The Name Game – Remembering the Names of the People You Meet

Names are important. We name everything. Every object has a name. Trees and bushes aren’t the same. We grow the flowers and pull the weeds. We give proper names to our pets, farm animals and of course, our children. And for our entire life, our name is how we are known to ourselves and those around us.

My name is Kristine – with a K – but even if I don’t tell people it starts with a K, they still get confused.

Recently I went out with friends and the waitress volunteered to start a tab. She asked me for my name and I told her, “Kristine, with a K.” Feeling a little silly, I added, “I don’t really care how you spell it, as long as you say it right.”

And that’s the truth. I really don’t care how you spell it as long as you don’t call me Kristen, Kristina, or Christian. And, please, don’t shorten my name to Kris.

However, for some reason, when I say my name is Kristine, they write Kristen or Kristene, or something else that isn’t Christine or Kristine. It leaves me just baffled! I want to tell them: It’s just like gasoline, or trampoline. Maybe they’ve heard Kristin and it doesn’t matter what they write, because they’re remembering Kristin.

A large part of our identity is wrapped up in our name. It’s a large part of how we think of ourselves. For years, when I was in high school, people called me Kris. I was too embarrassed to tell them I didn’t like it; so I went along with it. After I left high school, I learned to tell people, “I prefer Kristine.” Most people have been fine with this simple statement. Some have informed me that, “It’s the same thing.” And a few have just missed the message altogether.

If you get someone’s name wrong and he or she corrects you, make sure that you remember that moment and that you say the name right from that point forward. There is nothing more awkward than having to correct someone every single time you see them. Or worse – Finding out months later that Carol’s name is actually Stephanie!

Can’t remember a name? Just ask. Even if you ask multiple times, it’s better than getting it wrong multiple times. Use a simple phrase like, “I’m so sorry, I can’t remember your name.” Chances are the person you’re speaking to doesn’t remember your name either. It gives you both a chance to remember.

When you meet someone, his or her name should be the first thing about them that you remember. But it often is not.

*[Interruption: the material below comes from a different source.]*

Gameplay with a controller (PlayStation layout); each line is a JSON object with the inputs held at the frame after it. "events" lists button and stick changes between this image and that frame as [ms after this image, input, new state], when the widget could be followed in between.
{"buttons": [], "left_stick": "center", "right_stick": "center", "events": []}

Suzanne is not Susan. Susan might not be Suzie. Suzie might not be Sue. Robert may not be a Rob or a Robbie. Maybe he’s a Bob but not a Bobby. Have you ever thought that it was appropriate to call someone named Bob, Robbie? Of course not!

When someone introduces themselves by name, say it over and over in your head a few times. Look at that person in the face and connect the face with the name. Try to fit the name into conversation. Maybe ask, “How long have you worked at the Chemical Plant, John?” In this way, you make a connection for yourself between John and the chemical plant; but John also feels valued and feels that you are drawing him into the conversation. When you excuse yourself, say, “It was nice meeting you, John.” By doing this, you are saying, “You are important enough that I remember your name.”

Write it right. When you reach out to someone in print – take extra care to not misspell the name. I can’t tell you how many email replies and even Facebook replies have gotten my name wrong. And let’s tell the truth – Kristine is not a difficult name. When I get those replies, I admit that I judge the person sending them. It makes me feel like I don’t matter enough for them to look through the email or at the top of the Facebook Page and make sure to spell my name correctly. Some people even say that getting a name wrong is a microaggression. I’m not sure if I would agree with that – but when it’s so easy to get it right, I have to wonder a little if it could have been intentional to get it wrong.

Equally important, when you sign off of an email – make sure your own name is properly spelled and capitalized. Signing off with KRistine or Krisitne looks like you’re in too much of hurry to care about details. If you’re a business person, that little detail can mean the difference between landing work and missing out.

It’s been said that our names are the most important word in our worlds. Certainly, it is probably the most used word that we hear in our lifetimes.

When other people recognize us by name and get it right, it brightens our day and makes us feel important. So, make the effort to use names and call people by the right name!